With hard coal-fired generation at 987 TWh in 2018, that switch would only involve the displacement of some 13% of Indian coal-fired generation. If all 125 TWh were realized, that annual increment would support an increase in underlying Indian gas demand of 17.5 million tons,” according to Energy Aspects.

Meanwhile, India has some 68.7 GW of thermal plant under construction, but almost all of that is coal-fired. Some 34 GW are expected online from 2019 through 2021, and of those, only 0.4 GW involves a gas-fired plant.

“That growth, even if plants are delayed beyond the expected schedule, will be enough to satisfy the requirements of power demand growth and meet what is left of unfulfilled demand,” Sikorski said.

In previous years (when unfilled demand was significant), gas just had to be low-priced enough to recover its costs through the power tariff base. But now, gas must compete directly with coal to get any purchase in the power market, according to Energy Aspects.

The other headwind — both economic and regulatory — is getting a coal-to-gas switch to actually happen, the firm said. In general, Indian domestic coal is priced low enough that plants using such coal will likely not be the ones to switch to gas, as issues such as any Indian rupee depreciation will continue to favor coal.

Meanwhile, the Indian government is trying to get gas into the urban gas sector (residential/commercial and industry) rather than into power, which could lead to a slower increase in gas demand in India than what has been seen in China.

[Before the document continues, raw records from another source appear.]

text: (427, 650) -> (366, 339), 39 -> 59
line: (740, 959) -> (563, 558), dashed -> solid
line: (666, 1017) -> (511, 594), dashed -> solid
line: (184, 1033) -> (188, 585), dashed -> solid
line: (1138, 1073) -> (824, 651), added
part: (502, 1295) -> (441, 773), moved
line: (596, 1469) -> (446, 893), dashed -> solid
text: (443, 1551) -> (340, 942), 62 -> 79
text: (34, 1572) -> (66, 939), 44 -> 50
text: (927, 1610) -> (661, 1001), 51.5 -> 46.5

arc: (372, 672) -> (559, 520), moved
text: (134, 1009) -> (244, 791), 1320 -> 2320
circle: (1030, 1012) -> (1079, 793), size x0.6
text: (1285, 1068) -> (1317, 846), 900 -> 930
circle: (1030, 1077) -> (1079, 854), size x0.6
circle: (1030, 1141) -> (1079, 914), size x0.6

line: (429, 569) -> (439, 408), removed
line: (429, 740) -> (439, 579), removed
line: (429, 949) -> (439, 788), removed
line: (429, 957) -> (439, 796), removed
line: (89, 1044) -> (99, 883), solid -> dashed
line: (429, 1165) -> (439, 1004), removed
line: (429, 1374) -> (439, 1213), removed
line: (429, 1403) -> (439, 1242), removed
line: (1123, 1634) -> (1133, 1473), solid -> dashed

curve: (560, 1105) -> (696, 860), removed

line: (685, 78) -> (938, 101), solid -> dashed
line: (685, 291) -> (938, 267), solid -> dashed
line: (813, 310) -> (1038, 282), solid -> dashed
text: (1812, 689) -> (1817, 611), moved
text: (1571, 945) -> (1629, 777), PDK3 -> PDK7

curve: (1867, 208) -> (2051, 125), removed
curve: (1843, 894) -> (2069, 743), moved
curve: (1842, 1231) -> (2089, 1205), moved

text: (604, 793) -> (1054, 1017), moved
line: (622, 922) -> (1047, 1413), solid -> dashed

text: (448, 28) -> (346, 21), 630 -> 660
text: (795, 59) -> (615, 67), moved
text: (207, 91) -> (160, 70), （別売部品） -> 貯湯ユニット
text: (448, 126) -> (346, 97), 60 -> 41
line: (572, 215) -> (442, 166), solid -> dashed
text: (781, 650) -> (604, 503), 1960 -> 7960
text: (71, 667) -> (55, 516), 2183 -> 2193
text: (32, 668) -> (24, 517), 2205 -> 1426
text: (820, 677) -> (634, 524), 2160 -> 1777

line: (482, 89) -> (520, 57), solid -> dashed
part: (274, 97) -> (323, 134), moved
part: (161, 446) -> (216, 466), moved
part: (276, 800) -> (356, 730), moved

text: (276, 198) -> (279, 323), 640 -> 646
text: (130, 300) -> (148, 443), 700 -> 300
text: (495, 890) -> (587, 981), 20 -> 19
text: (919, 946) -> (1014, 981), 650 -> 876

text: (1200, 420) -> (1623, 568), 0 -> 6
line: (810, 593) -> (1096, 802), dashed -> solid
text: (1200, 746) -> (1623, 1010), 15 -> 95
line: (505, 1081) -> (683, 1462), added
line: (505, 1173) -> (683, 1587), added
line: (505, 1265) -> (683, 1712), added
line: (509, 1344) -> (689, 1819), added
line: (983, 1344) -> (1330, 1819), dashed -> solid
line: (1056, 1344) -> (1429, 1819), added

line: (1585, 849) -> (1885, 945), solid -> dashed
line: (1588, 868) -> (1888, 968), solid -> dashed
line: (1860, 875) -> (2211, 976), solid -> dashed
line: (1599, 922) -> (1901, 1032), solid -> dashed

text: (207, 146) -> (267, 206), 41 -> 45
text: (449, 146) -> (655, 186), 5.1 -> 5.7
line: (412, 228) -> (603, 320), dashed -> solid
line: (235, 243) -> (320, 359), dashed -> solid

Furthermore, India’s LNG imports during the coming two years are also likely to be highly sensitive to the ramp-up in new terminals, which in turn depends on the alleviation of downstream infrastructure constraints.

The country has 15 Mtpa of capacity at three terminals that have infrastructure constraints for various reasons and at different time periods, while 11.5 mmty of new capacity is expected to be completed by the end of June. This includes volumes through the 5 mmty Mundra facility, which has seen its start-up delayed due to various contractual disputes. The 4 mmty Jaigarh terminal also has downstream infrastructure that needs completing. Only the 2.5 mmty third phase expansion at Dahej would go into a well-connected part of the Indian grid, according to Energy Aspects.

Without those constraints alleviated and a successful startup of the planned terminals, “India will physically not be able to provide any demand-side response, even if gas prices fall to levels that would make economic sense,” Sikorski said.

That’s not to say India’s appetite for LNG isn’t there. In February, a unit of India’s Bharat Gas Resources Ltd. signed an SPA to take 1 mmty for 15 years. Also last month, Houston-based Tellurian Inc., which has the Driftwood LNG export project on the drawing board, said it has a memorandum of understanding with India’s Petronet LNG Ltd. India for a potential investment.

In other news, Houston-based Cheniere Energy Inc. on Tuesday received FERC approval to start service from Train 5 at its Sabine Pass LNG export facility along the U.S. Gulf Coast. The Federal Energy Regulatory Commission’s approval was based on staff inspections and review of information filed earlier this month. Cheniere reported last week that Train 5 was substantially completed.

On Monday, FERC gave the green light for Cheniere to introduce feed gas in support of commissioning activities for Train 2 at its Corpus Christi LNG export facility in South Texas, and earlier this month, the Commission approved the start of commercial operations for Corpus Christi Train 1.